Fig. 2. MLKL deficiency activates anti-tumor immunity in HCC tumors.

a Endpoint tumor weight of MLKL-KO and control murine HCC cells in nude mice. MLKL-KO Hepa 1–6-luc (sgMLKL) or control (sgNC) cells were orthotopically implanted in the liver of nude mice (n = 8 for sgNC; n = 9 for sgMLKL #1 and sgMLKL #2). b, c Percentage of CD8⁺ T cells and TNFα⁺ CD8⁺ T cells in orthotopic tumors. MLKL-KO and control cells as described in a were orthotopically implanted in the liver of C57BL/6 mice and tumor-infiltrating immune cells were analyzed. d, e Relative expression of Granzyme B and TNFα in tumor-infiltrating immune cells as described in b. f, g Percentage of CD8⁺ T cells and TNFα⁺ CD8⁺ T cells in subcutaneous tumors.
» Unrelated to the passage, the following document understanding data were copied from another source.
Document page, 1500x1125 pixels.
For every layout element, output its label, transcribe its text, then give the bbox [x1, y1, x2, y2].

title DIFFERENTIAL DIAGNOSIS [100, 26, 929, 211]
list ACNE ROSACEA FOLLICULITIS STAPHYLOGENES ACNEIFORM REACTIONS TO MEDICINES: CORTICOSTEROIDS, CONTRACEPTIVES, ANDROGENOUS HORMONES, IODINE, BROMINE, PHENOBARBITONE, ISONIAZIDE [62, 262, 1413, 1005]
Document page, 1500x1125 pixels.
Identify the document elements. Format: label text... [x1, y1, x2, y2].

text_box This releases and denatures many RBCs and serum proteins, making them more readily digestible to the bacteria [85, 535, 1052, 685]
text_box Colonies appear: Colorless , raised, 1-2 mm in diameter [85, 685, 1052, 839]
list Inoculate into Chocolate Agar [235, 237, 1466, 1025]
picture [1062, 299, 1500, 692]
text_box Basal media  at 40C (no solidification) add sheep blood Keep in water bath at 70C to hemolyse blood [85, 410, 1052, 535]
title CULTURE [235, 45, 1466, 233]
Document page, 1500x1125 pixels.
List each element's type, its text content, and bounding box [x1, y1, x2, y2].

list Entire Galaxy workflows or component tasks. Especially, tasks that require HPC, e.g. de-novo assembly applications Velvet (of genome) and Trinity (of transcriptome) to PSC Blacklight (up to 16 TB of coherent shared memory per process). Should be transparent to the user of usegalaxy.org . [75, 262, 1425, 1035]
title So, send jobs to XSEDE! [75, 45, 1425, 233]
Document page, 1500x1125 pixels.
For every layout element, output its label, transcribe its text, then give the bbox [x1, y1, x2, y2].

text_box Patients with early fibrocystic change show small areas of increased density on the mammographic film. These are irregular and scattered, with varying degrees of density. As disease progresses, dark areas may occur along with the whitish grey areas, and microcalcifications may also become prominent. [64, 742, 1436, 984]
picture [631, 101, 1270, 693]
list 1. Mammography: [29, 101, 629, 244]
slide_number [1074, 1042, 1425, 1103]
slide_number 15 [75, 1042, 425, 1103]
MLKL-KO and control cells as described in a were subcutaneously implanted in the right flank of C57BL/6 mice and tumor-infiltrating immune cells were analyzed. h Endpoint tumor weight upon treatment of anti-PD-1. Mice carrying MLKL-KO or control tumors as described in b were treated with anti-PD-1 antibody or isotype control antibodies every 3 days for 21 days (n = 7). i Correlation between checkpoint expression and MLKL expression in HCC patients. Data were from TCGA public database. Data are represented as means ± SEM. Two-tailed Student’s t-test was used for statistical analysis. ns, not significant; *P < 0.05, **P < 0.01, ***P < 0.001.